Many outcomes (y) studied empirically in health economics have two fundamental statistical properties: (a) y>0; and (b) the outcome y=0 is observed sufficiently frequently that the zeros cannot be ignored econometrically. Such data structures are observed in many health care data but is especially prevalent and troublesome in health care expenditure data, where y>0 is often highly skewed distribution resulting from few patients with high health care utilization. Given exogenous covariates x, econometric applications in which such data structures are encountered have often relied on the two-part model (2PM). The two-part model 2PM assumes that Pr( y>0| x) is governed by a parametric binary probability model like logit or probit (part one) , and either E(ln( y)| y>0;x)=xb (e.g., Ordinary Least Squares (OLS) model with log-transformed y) or E( y| y>0, x) = exp(xb) (e.g., Generalized Linear Model (GLM) with a log link and Gamma distribution) as part two. Although log transformation improves precision and diminishes outlier effect, log scale results, per se, are of little interest. The complications of retransformation are well documented in the literature, especially when there is evidence of heteroscedasticity due to continuous variables. Manning presented strong evidence that the failure to account for heteroskedasticity can have misleading policy implications.
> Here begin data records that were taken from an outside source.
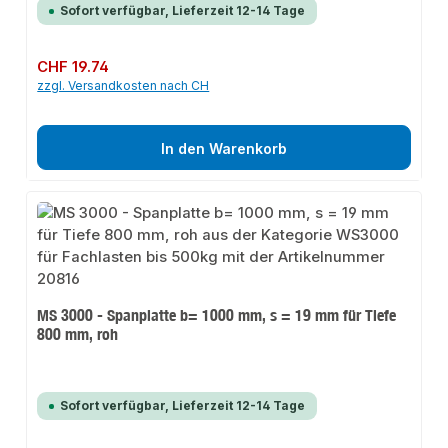
Sofort verfügbar, Lieferzeit 12-14 Tage
Regulärer Preis:
CHF 19.74
zzgl. Versandkosten nach CH
In den Warenkorb
MS 3000 - Spanplatte b= 1000 mm, s = 19 mm für Tiefe
800 mm, roh
Sofort verfügbar, Lieferzeit 12-14 Tage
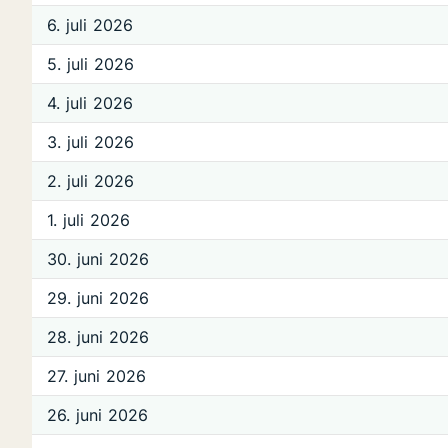
6. juli 2026
5. juli 2026
4. juli 2026
3. juli 2026
2. juli 2026
1. juli 2026
30. juni 2026
29. juni 2026
28. juni 2026
27. juni 2026
26. juni 2026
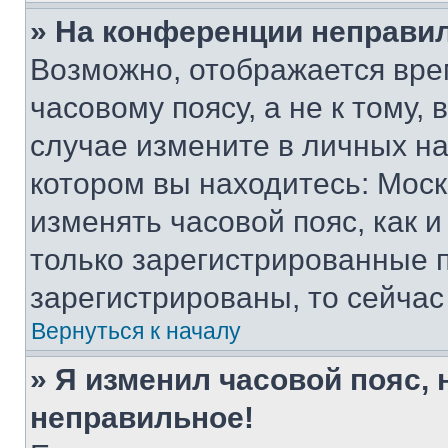
» На конференции неправи
Возможно, отображается вре
часовому поясу, а не к тому,
случае измените в личных нас
котором вы находитесь: Москва
изменять часовой пояс, как и
только зарегистрированные п
зарегистрированы, то сейчас
Вернуться к началу
» Я изменил часовой пояс, 
неправильное!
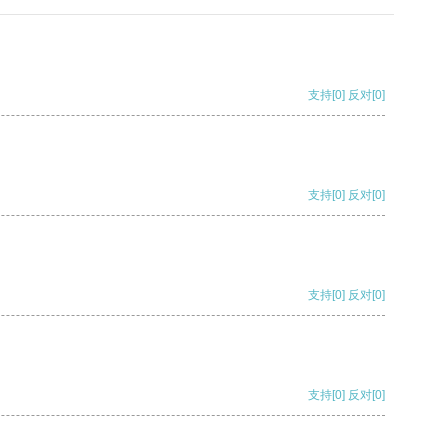
支持
[0]
反对
[0]
支持
[0]
反对
[0]
支持
[0]
反对
[0]
支持
[0]
反对
[0]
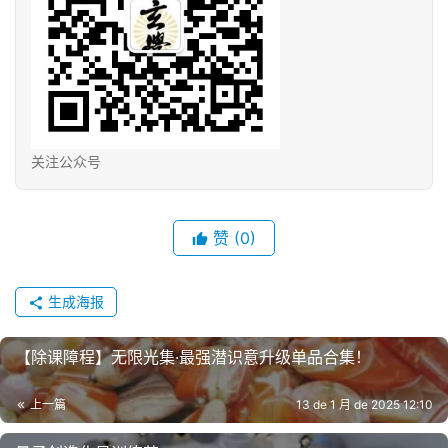
关注公众号
赞
(0)
生成海报
【除课障‬程】无限光集·最强潜识意‬升级单品合集！
上一篇
13 de 1 月 de 2025 12:10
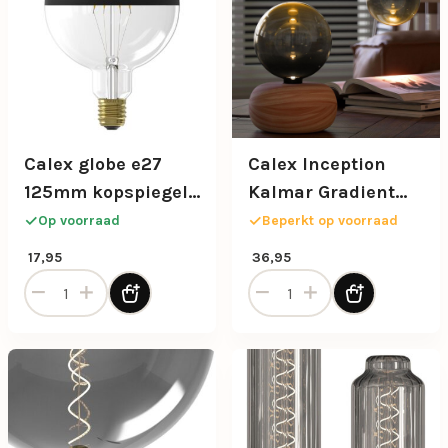
Calex globe e27
Calex Inception
125mm kopspiegel
Kalmar Gradient
zwart dimbaar
black/gold dimbaar
Op voorraad
Beperkt op voorraad
17,95
36,95
Calex globe e27 125mm kopspiegel zwart dimbaar aantal
Calex Inception Kalmar Gra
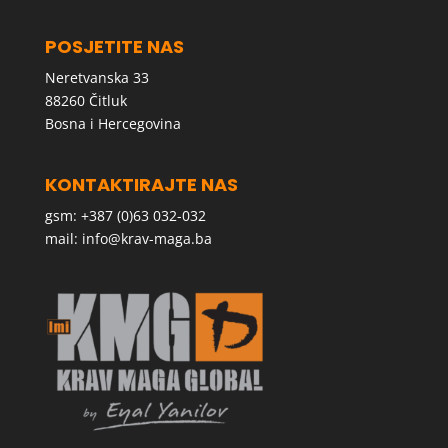
POSJETITE NAS
Neretvanska 33
88260 Čitluk
Bosna i Hercegovina
KONTAKTIRAJTE NAS
gsm: +387 (0)63 032-032
mail:
info@krav-maga.ba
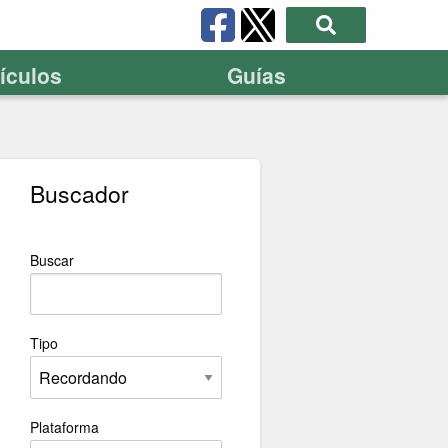
tículos
Guías
Buscador
Buscar
Tipo
Plataforma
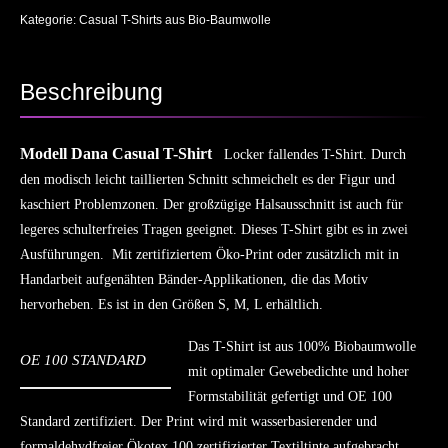
Kategorie:
Casual T-Shirts aus Bio-Baumwolle
Beschreibung
Modell Dana Casual T-Shirt
Locker fallendes T-Shirt. Durch
den modisch leicht taillierten Schnitt schmeichelt es der Figur und
kaschiert Problemzonen. Der großzügige Halsausschnitt ist auch für
legeres schulterfreies Tragen geeignet. Dieses T-Shirt gibt es in zwei
Ausführungen. Mit zertifiziertem Öko-Print oder zusätzlich mit in
Handarbeit aufgenähten Bänder-Applikationen, die das Motiv
hervorheben. Es ist in den Größen S, M, L erhältlich.
Das T-Shirt ist aus 100% Biobaumwolle
OE 100 STANDARD
mit optimaler Gewebedichte und hoher
Formstabilität gefertigt und OE 100
Standard zertifiziert. Der Print wird mit wasserbasierender und
formaldehydfreier Ökotex 100 zertifizierter Textiltinte aufgebracht.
For these reasons, a GLM with a log link has been proposed for estimating E( y| y>0, x). In analyzing health care expenditure data, the analyst must decide whether to use a one-part model (1PM) or 2PM. While the choice among competing 2PM estimation strategies has been addressed in the literature, the 1PM has a certain attractiveness as it is fit to the data for all observations, despite whether they used any services. Despite the attractiveness of such a simple model, questions remain as to the performance of such a model when the proportion of observations with y=0 is large and data is highly skewed. One of the main objectives of this paper is to assess the influence of proportion of zeros on the model choice. In particular, what is the proportion of zeros that warrants a 2PM rather than a 1PM? This choice may also be influence by the distribution of the data. Though a series of simulations based on observational data, this paper compares the performance of the 1PM and 2PM (both based on a GLM with a log link) across two dimensions: 1) proportion of y=0 and 2) distribution of y for y>0.